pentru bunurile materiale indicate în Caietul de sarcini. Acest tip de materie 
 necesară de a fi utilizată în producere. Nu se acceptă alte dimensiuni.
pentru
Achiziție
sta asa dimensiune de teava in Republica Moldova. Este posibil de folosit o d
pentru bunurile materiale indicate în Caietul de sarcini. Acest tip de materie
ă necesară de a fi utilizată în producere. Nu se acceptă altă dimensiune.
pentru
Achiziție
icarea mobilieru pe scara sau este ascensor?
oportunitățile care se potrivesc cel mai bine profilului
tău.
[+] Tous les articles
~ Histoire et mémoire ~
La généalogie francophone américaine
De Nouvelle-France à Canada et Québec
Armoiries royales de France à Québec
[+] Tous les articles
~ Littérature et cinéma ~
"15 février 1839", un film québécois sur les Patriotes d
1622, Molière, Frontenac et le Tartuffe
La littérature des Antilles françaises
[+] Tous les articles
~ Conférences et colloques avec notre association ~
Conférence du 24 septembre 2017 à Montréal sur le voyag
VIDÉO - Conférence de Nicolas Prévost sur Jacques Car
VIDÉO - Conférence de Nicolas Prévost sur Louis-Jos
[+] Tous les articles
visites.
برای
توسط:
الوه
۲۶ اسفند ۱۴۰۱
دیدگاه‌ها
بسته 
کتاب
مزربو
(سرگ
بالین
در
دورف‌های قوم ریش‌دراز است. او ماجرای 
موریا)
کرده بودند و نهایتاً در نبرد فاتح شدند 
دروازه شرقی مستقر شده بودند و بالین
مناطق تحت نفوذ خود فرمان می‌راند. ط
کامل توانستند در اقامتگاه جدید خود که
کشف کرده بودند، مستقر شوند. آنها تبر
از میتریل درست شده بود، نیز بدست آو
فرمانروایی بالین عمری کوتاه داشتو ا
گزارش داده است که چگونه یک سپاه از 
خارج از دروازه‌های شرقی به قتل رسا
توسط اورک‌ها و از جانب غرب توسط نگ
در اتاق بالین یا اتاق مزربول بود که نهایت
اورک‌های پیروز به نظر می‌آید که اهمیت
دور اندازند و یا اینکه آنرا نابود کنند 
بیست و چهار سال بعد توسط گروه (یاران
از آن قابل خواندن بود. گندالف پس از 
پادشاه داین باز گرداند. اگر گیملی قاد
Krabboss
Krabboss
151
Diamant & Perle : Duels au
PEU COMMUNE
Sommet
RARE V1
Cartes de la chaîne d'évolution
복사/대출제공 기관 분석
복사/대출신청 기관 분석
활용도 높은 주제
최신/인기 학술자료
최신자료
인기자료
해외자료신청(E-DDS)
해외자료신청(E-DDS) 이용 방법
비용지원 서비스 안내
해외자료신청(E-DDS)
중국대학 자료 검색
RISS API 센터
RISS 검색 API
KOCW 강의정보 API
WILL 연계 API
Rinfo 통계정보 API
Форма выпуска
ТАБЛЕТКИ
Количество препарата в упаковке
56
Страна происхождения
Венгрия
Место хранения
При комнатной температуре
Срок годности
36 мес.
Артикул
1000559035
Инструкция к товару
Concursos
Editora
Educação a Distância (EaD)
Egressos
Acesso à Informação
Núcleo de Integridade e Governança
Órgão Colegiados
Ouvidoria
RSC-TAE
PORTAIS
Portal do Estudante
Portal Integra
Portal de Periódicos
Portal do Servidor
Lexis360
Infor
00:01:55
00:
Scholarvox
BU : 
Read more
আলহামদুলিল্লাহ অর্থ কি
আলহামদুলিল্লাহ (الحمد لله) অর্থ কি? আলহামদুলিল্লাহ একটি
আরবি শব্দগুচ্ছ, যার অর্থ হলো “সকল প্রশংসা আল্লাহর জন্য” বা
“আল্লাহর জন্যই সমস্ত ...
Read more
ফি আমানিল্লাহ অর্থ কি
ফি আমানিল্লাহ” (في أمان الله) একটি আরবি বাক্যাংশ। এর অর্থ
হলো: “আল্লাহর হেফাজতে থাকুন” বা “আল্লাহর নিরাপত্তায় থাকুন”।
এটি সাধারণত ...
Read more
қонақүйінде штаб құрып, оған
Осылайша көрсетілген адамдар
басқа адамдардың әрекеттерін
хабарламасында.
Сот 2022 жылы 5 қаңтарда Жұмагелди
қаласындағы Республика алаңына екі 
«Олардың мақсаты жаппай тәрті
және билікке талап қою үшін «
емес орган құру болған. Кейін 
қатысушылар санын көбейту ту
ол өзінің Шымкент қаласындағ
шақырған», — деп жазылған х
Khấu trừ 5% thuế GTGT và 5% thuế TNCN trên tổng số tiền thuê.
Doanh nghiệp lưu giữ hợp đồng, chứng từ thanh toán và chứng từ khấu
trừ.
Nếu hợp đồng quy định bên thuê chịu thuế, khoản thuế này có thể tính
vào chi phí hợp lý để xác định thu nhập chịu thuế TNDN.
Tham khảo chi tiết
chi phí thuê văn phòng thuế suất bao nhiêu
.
= = = = = = =
ABOUT THIS EXERCISE -> Find each line in the listing above that contains the word "Nicolas" and copy those lines.

SOLUTION FOR THIS EXERCISE ->
VIDÉO - Conférence de Nicolas Prévost sur Jacques Car
VIDÉO - Conférence de Nicolas Prévost sur Louis-Jos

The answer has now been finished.